John and Deborah Shepherd
Above: Deborah Shepherd & E-type at Fishguard Harbour, photo by John Shepherd
Stage 6 (Day 6): We started with breathtaking scenery and views as we were led by local XK member David Watson to the point of the peninsular at Aberdaron – fabulous.
Lovely run up the coast and on to Bangor. Briefly joined the A55 but soon came off to go through Conwy (dreadful traffic) and Llandudno (rather stylish), through Towyn (ominous!), caravan land (must be several million, or probably more), Rhyl, Prestatyn and up through Wallasey to the new tunnel under The Mersey. We got lost in Liverpool due to road closures but were soon on our way to Southport (very stylish) and Blackpool (what can I say that is not libellous?). Took half an hour to do three miles along promenade. Don’t think I ever want to come back here again, even if it is the place in which Swallow/Jaguar has its roots.
Thank you for all your and your teams hard work in organising the round Britain run.
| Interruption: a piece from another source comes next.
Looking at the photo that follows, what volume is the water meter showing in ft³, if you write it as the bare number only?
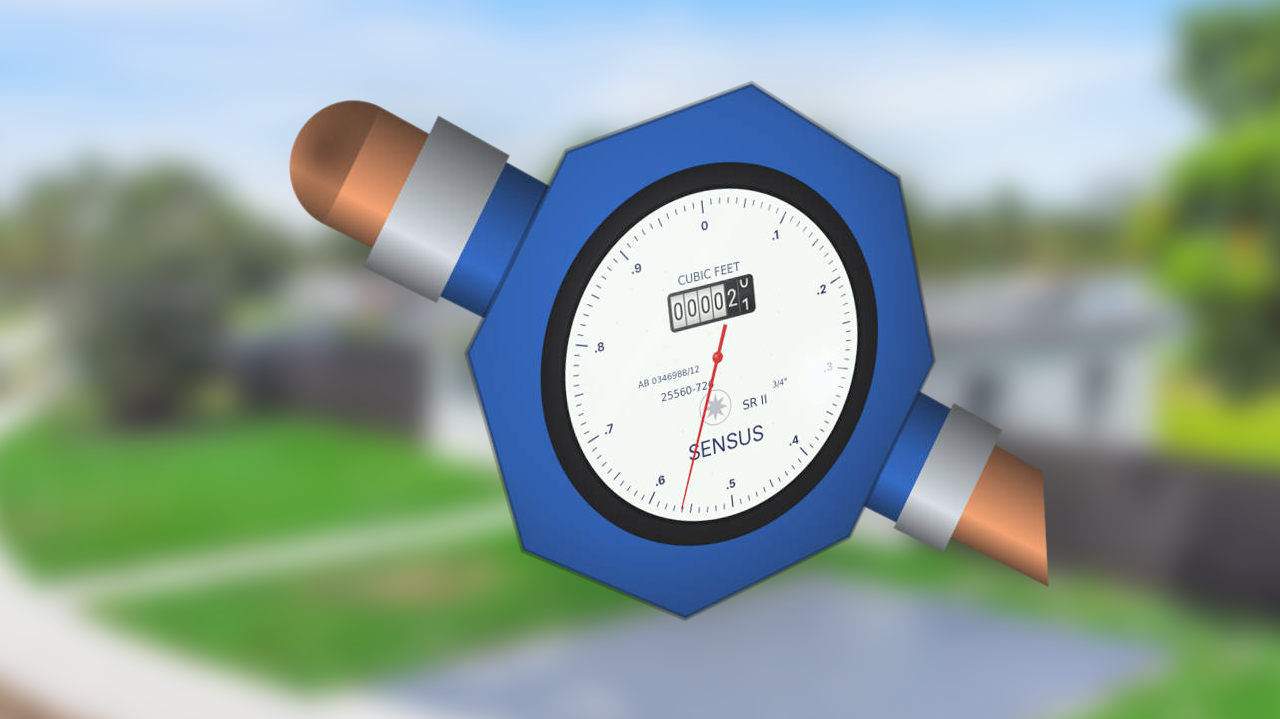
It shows 20.56
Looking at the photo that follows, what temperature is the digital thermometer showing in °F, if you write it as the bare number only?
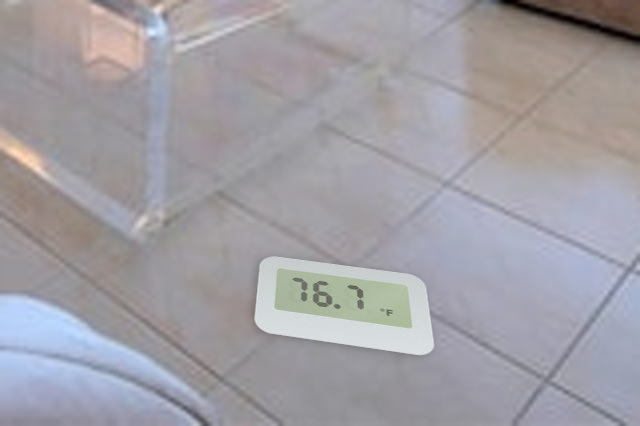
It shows 76.7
We really enjoyed our stage of the event.
Robin and Jane
Firstly thank you to everyone who was involved with the organisation of the RBCD, we thoroughly enjoyed our three legs from Holford to Blackpool.
Secondly we have just watched Heno on S4C for Monday 19th via BBC Iplayer about 10 minutes into the programme, and seen the report for the lunch rendezvous. Frankly we didn’t understand much of the dialog but the report was very well produced with some great pictures of all the E Types. Many thanks to those who organised a fantastic lunch and factory tour.
Thirdly it’s a small world in an E Type. We arrived at Blackpool on our third day after a fabulous drive along the welsh coast and through Cheshire and Lancashire. We entered the lounge at the Hilton Hotel for some refreshments and to our total surprise standing on the other side of the room were Geoff and Sheila, friends for many years and fellow participants in the sport of Speed Hillclimbing. Geoff lives in the north and we live in the south and except for one foray to Croft Racing Circuit all our meetings are at Shelsley Walsh not far from the home of the E Type Club. Geoff drives a Triumph TR3A or Cougar Jaguar at the events and I drive a Triumph TR6. The surprise of it all was that I didn’t know that Geoff had an E Type: it must have never come up in conversation!
Thanks once again, sorry we can’t still be with you.